Separate samples meant that the department’s official story of contamination was unlikely but, for a small department with limited resources, not impossible. “Then what’s your explanation for your results?”
“I don’t know.” Ellie dropped her gaze again. “All I know is I didn’t mess up.”
“I believe you.”
Her words jerked Ellie’s head up on her neck, and she pinned her with a look that was half hopeful, half wary. “You believe me,” she said, shaking her head. “Just like that, you believe me.”
“Yes, just like that,” she said, giving the woman in front of her a small smile.
Ellie let out the breath she’d been holding in a relieved gust. “Now what?”
The smile on her face went sharp, stinging the corners of her mouth. “Now we figure out what DNA from a twenty-year-old murder case was doing under Stephanie Adams’s fingernails.”

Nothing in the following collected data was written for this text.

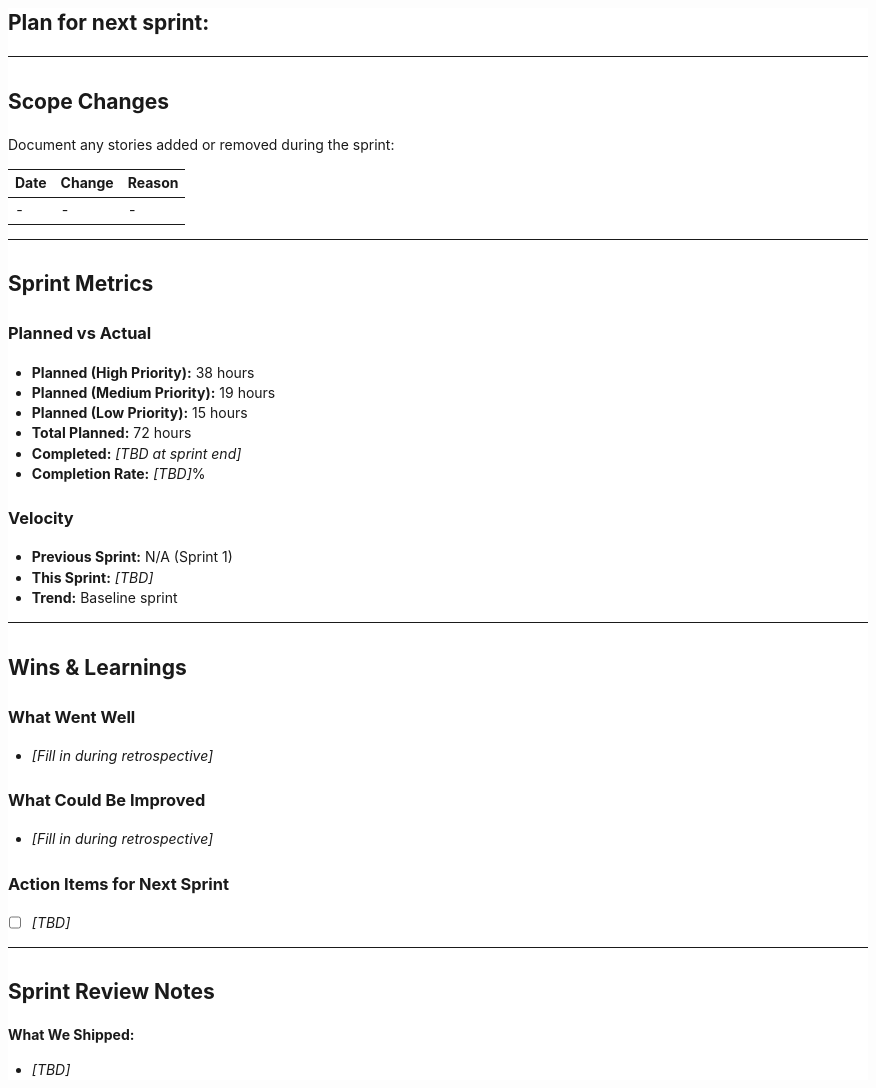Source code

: **Plan for next sprint:**
-

---

## Scope Changes

Document any stories added or removed during the sprint:

| Date | Change | Reason |
|------|--------|--------|
| - | - | - |

---

## Sprint Metrics

### Planned vs Actual
- **Planned (High Priority):** 38 hours
- **Planned (Medium Priority):** 19 hours
- **Planned (Low Priority):** 15 hours
- **Total Planned:** 72 hours
- **Completed:** _[TBD at sprint end]_
- **Completion Rate:** _[TBD]_%

### Velocity
- **Previous Sprint:** N/A (Sprint 1)
- **This Sprint:** _[TBD]_
- **Trend:** Baseline sprint

---

## Wins & Learnings

### What Went Well
- _[Fill in during retrospective]_

### What Could Be Improved
- _[Fill in during retrospective]_

### Action Items for Next Sprint
- [ ] _[TBD]_

---

## Sprint Review Notes

**What We Shipped:**
- _[TBD]_
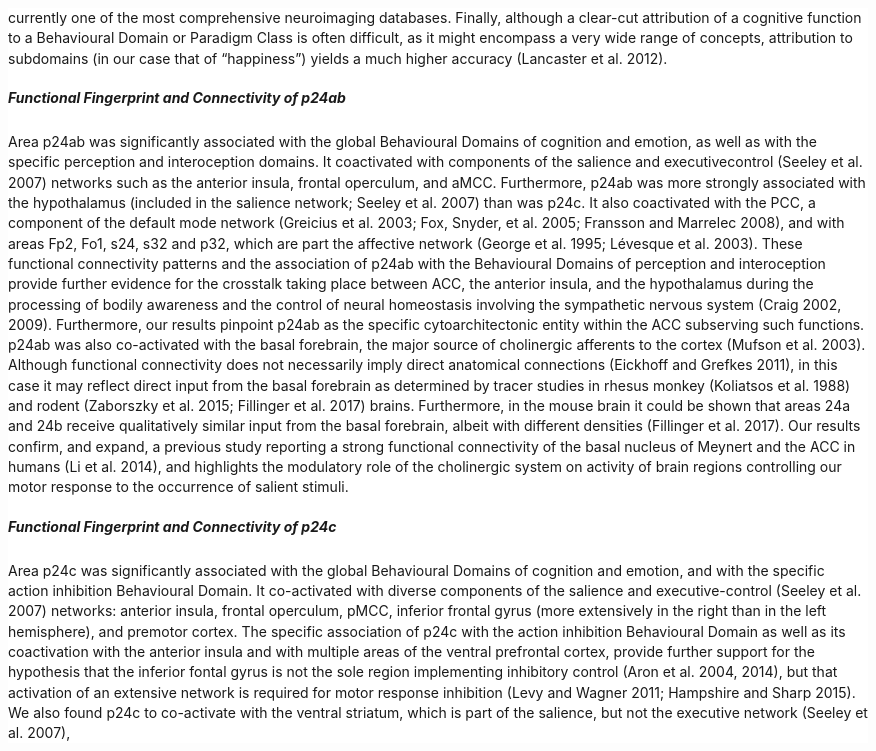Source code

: currently one of the most comprehensive neuroimaging databases. Finally, although a clear-cut attribution of a cognitive
function to a Behavioural Domain or Paradigm Class is often
difficult, as it might encompass a very wide range of concepts,
attribution to subdomains (in our case that of “happiness”)
yields a much higher accuracy (Lancaster et al. 2012).


##### Functional Fingerprint and Connectivity of p24ab

Area p24ab was significantly associated with the global
Behavioural Domains of cognition and emotion, as well as with
the specific perception and interoception domains. It coactivated with components of the salience and executivecontrol (Seeley et al. 2007) networks such as the anterior insula,
frontal operculum, and aMCC. Furthermore, p24ab was more
strongly associated with the hypothalamus (included in the
salience network; Seeley et al. 2007) than was p24c. It also coactivated with the PCC, a component of the default mode network (Greicius et al. 2003; Fox, Snyder, et al. 2005; Fransson and
Marrelec 2008), and with areas Fp2, Fo1, s24, s32 and p32, which
are part the affective network (George et al. 1995; Lévesque
et al. 2003). These functional connectivity patterns and the
association of p24ab with the Behavioural Domains of perception and interoception provide further evidence for the crosstalk taking place between ACC, the anterior insula, and the
hypothalamus during the processing of bodily awareness and the
control of neural homeostasis involving the sympathetic nervous
system (Craig 2002, 2009). Furthermore, our results pinpoint p24ab
as the specific cytoarchitectonic entity within the ACC subserving
such functions. p24ab was also co-activated with the basal forebrain, the major source of cholinergic afferents to the cortex
(Mufson et al. 2003). Although functional connectivity does not
necessarily imply direct anatomical connections (Eickhoff and
Grefkes 2011), in this case it may reflect direct input from the
basal forebrain as determined by tracer studies in rhesus monkey
(Koliatsos et al. 1988) and rodent (Zaborszky et al. 2015; Fillinger
et al. 2017) brains. Furthermore, in the mouse brain it could be
shown that areas 24a and 24b receive qualitatively similar input
from the basal forebrain, albeit with different densities (Fillinger
et al. 2017). Our results confirm, and expand, a previous study
reporting a strong functional connectivity of the basal nucleus of
Meynert and the ACC in humans (Li et al. 2014), and highlights
the modulatory role of the cholinergic system on activity of
brain regions controlling our motor response to the occurrence of
salient stimuli.

##### Functional Fingerprint and Connectivity of p24c

Area p24c was significantly associated with the global Behavioural Domains of cognition and emotion, and with the specific action
inhibition Behavioural Domain. It co-activated with diverse components of the salience and executive-control (Seeley et al. 2007)
networks: anterior insula, frontal operculum, pMCC, inferior frontal gyrus (more extensively in the right than in the left hemisphere), and premotor cortex. The specific association of p24c
with the action inhibition Behavioural Domain as well as its coactivation with the anterior insula and with multiple areas of the
ventral prefrontal cortex, provide further support for the hypothesis that the inferior fontal gyrus is not the sole region implementing inhibitory control (Aron et al. 2004, 2014), but that activation
of an extensive network is required for motor response inhibition
(Levy and Wagner 2011; Hampshire and Sharp 2015). We also
found p24c to co-activate with the ventral striatum, which is part
of the salience, but not the executive network (Seeley et al. 2007),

“I think I might already know,” Ellie said quietly. “I tried to explain it, to tell them it wasn’t a mistake, but no one would listen to me.”
“Explain what?” she said, leaning forward to close the gap between them.
“After the second round of tests came back with the same results, I ran a full composite analysis on the scraping I took from Stephanie Adams.” Ellie lowered her voice even more, looking around the chapel before continuing. “The particulates were comprised of dirt, calcium, aluminum, and limestone.”
Sabrina thought about it for a moment. “What is that? Concrete?”
Ellie nodded. “Melissa Walker’s blood was adhered to what turned out to be pieces of cement block,” she said, her tone carrying the words carefully, like they meant something. “The kind used in buildings.”
Sabrina could feel them. The stinging scrape of them against her shoulder as she walked. Pushing herself forward, propped against the wall, moving as fast as her drug-tangled legs would carry her.
She thought of Nulo again. Wade’s student. His progeny. The one he passed it all down to. The sickness. The rage. Wade would tell him where he’d kept her. A safe place that would never be found. A place where a person could scream and never be heard.
You got it, darlin’. Our boy’s been keepin’ the home fires burnin’.
“The same place,” she said slowly, like she was trying to shake herself from the nightmare she was suddenly convinced she’d been plunged into. “He’s keeping them in the same place.”